The precision engineering behind the camera is amazing, though it does also assume that the user will take a similarly careful approach to its operation. It turns out that if you don’t pay close attention to the number of frames you have left, and over-wind the film at the end, it will break inside the body, leaving you unable to rewind it back into the canister. Examples of this happening with Rollei 35s are to be found all over the web, with many varying explanations… and I fell victim to the problem with my first roll. However, once I realised that I needed to be more careful, and immediately stop advancing the film at the slightest bit of resistance, everything worked perfectly.
I really like the Rollei 35S. Would I prefer to have a rangefinder? Of course. Is that asking too much of a tiny, 50 year old camera like this? Of course it is. The bottom line though is that I love using it, and since it is so easy to carry about, I find myself shooting far more 35mm than I would otherwise as a result. That alone speaks volumes, and is worth the price of entry.
Unfortunately, after a few months of decent usage, I woke up one morning to discover that the camera wasn’t really working as expected any more – with the lens barrel not locking into place properly, and the shutter acting up. I wasn’t sure if it was something to do with my drunken antics the previous evening, or if it just badly needed a CLA, but it definitely wasn’t right. After a trip to repair wizards Cameratiks, it came back to me good as new. They had even managed to fix the light meter, which my online research had suggested would be impossible. Result!
To sum up… I’ve been using the Rollei 35s pretty much constantly since I got it. I love the design, and the size, and it has become my default travel film camera.

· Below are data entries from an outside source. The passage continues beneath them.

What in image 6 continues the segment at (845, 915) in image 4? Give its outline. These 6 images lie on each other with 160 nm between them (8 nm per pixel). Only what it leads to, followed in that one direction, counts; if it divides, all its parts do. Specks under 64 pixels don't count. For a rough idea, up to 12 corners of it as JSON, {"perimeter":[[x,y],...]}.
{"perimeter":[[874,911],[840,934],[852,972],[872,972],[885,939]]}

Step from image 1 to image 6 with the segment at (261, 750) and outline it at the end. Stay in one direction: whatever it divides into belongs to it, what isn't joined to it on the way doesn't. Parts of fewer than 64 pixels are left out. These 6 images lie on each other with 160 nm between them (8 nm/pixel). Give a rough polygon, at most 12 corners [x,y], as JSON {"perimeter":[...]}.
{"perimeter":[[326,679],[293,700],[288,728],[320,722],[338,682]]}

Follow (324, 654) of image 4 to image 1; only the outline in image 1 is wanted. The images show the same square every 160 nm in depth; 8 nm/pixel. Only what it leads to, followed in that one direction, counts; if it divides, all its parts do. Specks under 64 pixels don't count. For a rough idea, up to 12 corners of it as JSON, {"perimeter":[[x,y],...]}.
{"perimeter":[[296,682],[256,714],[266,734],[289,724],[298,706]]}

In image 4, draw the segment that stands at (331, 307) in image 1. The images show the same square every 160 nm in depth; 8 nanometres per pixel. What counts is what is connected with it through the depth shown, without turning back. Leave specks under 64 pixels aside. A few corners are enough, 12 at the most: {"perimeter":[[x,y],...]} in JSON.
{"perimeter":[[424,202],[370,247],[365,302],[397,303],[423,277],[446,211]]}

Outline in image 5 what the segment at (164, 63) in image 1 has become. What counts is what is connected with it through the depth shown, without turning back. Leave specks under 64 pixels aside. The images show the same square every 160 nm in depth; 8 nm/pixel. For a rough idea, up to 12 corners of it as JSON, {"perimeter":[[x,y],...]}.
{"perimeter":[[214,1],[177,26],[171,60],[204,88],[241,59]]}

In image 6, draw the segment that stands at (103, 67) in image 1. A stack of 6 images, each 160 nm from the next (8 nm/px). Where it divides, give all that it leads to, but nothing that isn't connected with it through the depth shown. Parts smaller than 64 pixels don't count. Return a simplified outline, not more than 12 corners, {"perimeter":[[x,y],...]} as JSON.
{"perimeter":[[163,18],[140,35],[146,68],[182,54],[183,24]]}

That should demonstrate how great it is.
Cost and availability
The Rollei 35S is a classic, and is fairly readily available on the second hand market – though not quite as readily as some of the other models in the series. The cost is currently floating at about the £200 mark for one in good condition if you are buying in the UK/EU – though you can find the occasional bargain if you keep an eye out. I got mine for substantially cheaper from a seller in Germany by taking a punt on a vaguely worded eBay listing, which worked out well – though caveat emptor, YMMV etc. Those with the Tessar lens do tend to go a bit cheaper than the faster Sonnars. However, lots of people feel like shooting at f2.8 with zone focus is too difficult anyway, and so it isn’t really worth stumping up the extra cash. I personally haven’t really had that much of an issue, and am glad I got a good deal on the 2.8.
Disclaimer: As usual, this article isn’t intended to be a comprehensive, pixel-peeping review. Rather, it’s highly subjective, and reflects my research and experience as someone who has shot with a lot of different cameras and lenses over the years. No aperture comparison charts here.